Find Your Range: Where can you operate safely, regardless of the swings of this cultural pendulum?  For instance, if it’s the Technology pendulum, develop skills that work with the technology, not against it.  For today, that doesn’t mean being an AI expert.  You just have to learn to apply the new technology so you can understand how it might impact other parts of your work, and you can converse with others objectively about those impacts (instead of speaking out of fear).  It also means understanding how the technology works at even a high level and understand it’s limitations.  In generative AI, hallucinations and unexpected behavior still show up. 

If you focus on the swing of Authority, build relationships with both your direct supervisor AND skip-level managers. Document your wins for micromanagers, but also develop independent judgment that shows well under autonomy and working out loud. The goal isn't to pick a side, but to demonstrate value under both management styles.  

If your focus is on Stability, focus not just on today’s stable spot, but on where stability may be swinging in the future.

Build Your Next Lever: As I mentioned, these cultural pendulums affect each other, and yet,  you can focus on one pendulum.  But you also want to be prepared for the next shift across all the pendulums, which could be: building a new skill that transfers across industries, nurturing a relationship outside your current company, or shoring up a financial foundation (even a small one) to get you through the next transition.

So you don't need to track every pendulum. Some are weather you endure, not systems you navigate.

Swinging Forward

The exhaustion you're feeling isn't from working harder. It's from constantly recalibrating across multiple moving systems. By focusing on your primary pendulum, you stop trying to be everything to everyone and start building a better position for the long game.

Over the coming months, we'll explore the pendulum further. The goal is not to add complexity, but to help you recognize when you're caught in collision forces and when you can simply let some pendulums swing without you.

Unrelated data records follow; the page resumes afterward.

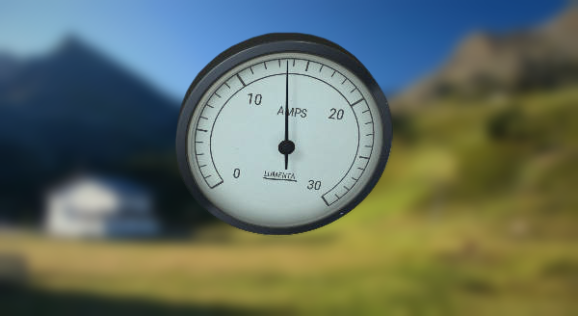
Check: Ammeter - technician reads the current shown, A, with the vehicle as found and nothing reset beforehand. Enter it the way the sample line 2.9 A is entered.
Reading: 13.5 A
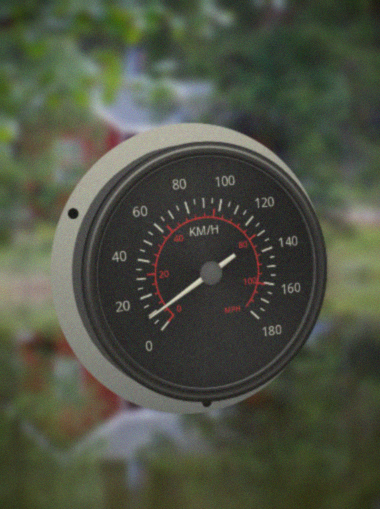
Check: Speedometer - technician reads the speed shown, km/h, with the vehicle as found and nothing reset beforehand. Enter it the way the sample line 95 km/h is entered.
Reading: 10 km/h
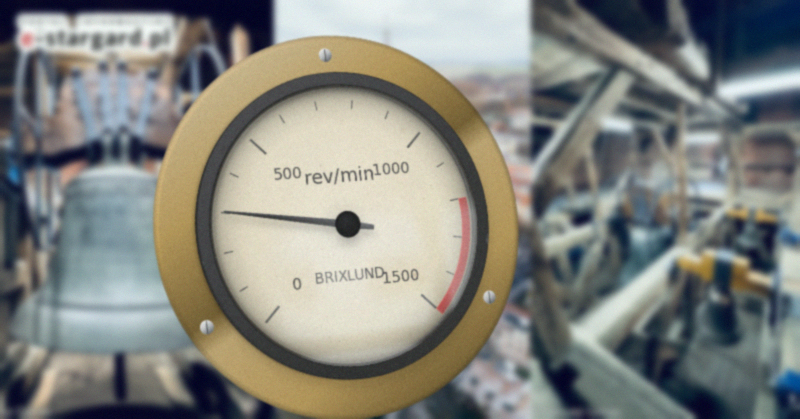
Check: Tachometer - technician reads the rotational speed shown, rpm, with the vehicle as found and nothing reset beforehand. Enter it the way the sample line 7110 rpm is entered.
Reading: 300 rpm
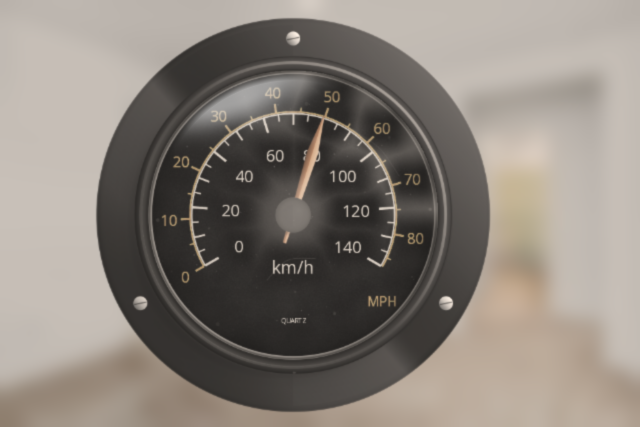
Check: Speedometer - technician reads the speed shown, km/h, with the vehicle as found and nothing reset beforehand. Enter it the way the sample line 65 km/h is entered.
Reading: 80 km/h
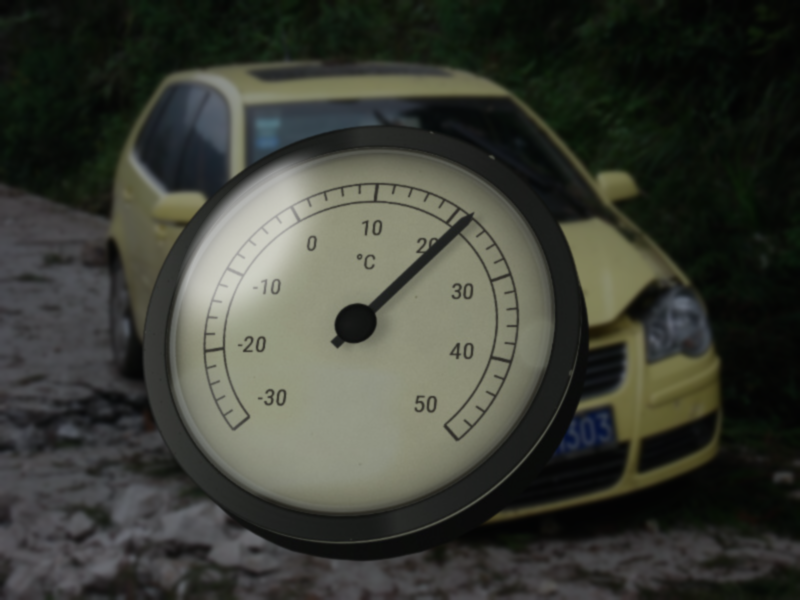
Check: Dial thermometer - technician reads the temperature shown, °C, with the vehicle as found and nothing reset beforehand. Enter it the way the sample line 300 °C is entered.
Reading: 22 °C
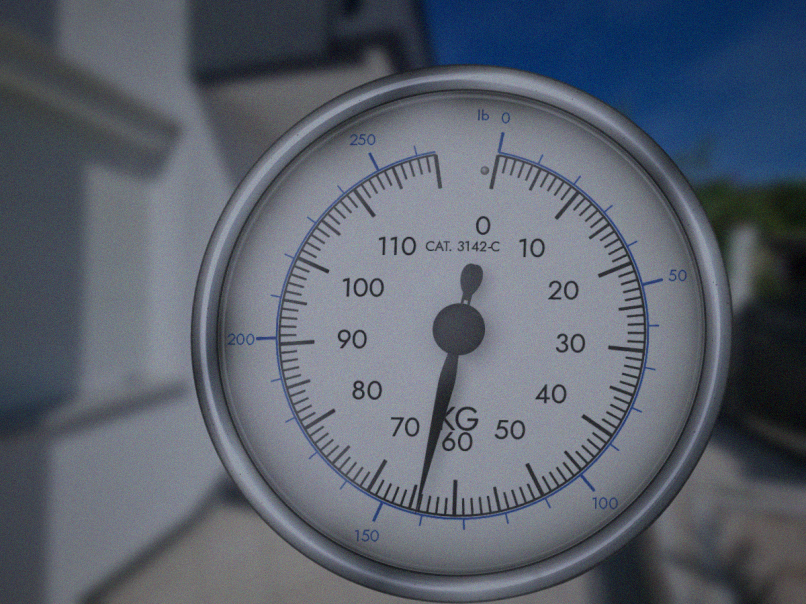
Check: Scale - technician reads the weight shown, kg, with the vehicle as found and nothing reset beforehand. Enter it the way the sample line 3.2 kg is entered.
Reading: 64 kg
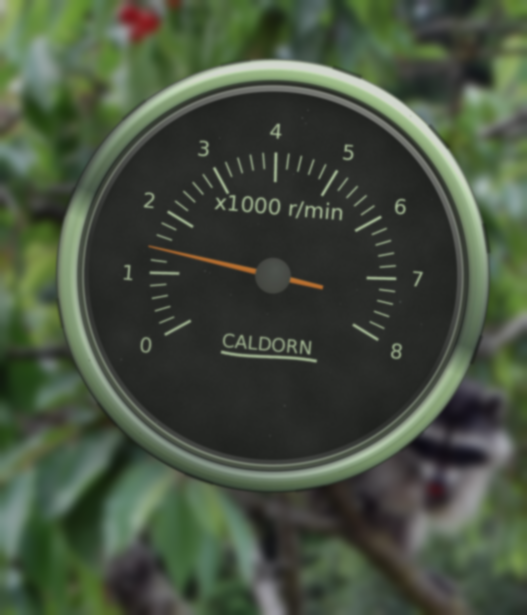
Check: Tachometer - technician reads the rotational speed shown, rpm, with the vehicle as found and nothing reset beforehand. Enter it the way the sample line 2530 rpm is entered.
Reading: 1400 rpm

If you need help figuring out your primary pendulum or whether it’s time to nudge it or get out of the way, feel free to reach out.

Footnotes

  • In an interesting January 4th article called “The year we start building back”, Brian Elliott talks about the shifts at the executive level: CEOs in 2025 abandoning employee-centric approaches (remote work, DEI) and returned to "tough-talking CEO swagger" with rigid RTO mandates, rank-and-yank reviews, and AI-as-headcount-reduction strategies. Then in 2026, 66% of these same CEOs plan hiring freezes and "investing in capital over people.”  In the same article, Brian Elliot points to evidence showing these tough-talk CEO strategies often backfire.  The pendulums swing for everyone.

  • Note that I didn’t call one pendulum the AI pendulum.  Technology tends to swing into new innovations, and another one is coming behind generative AI that could be just as disruptive: quantum computing.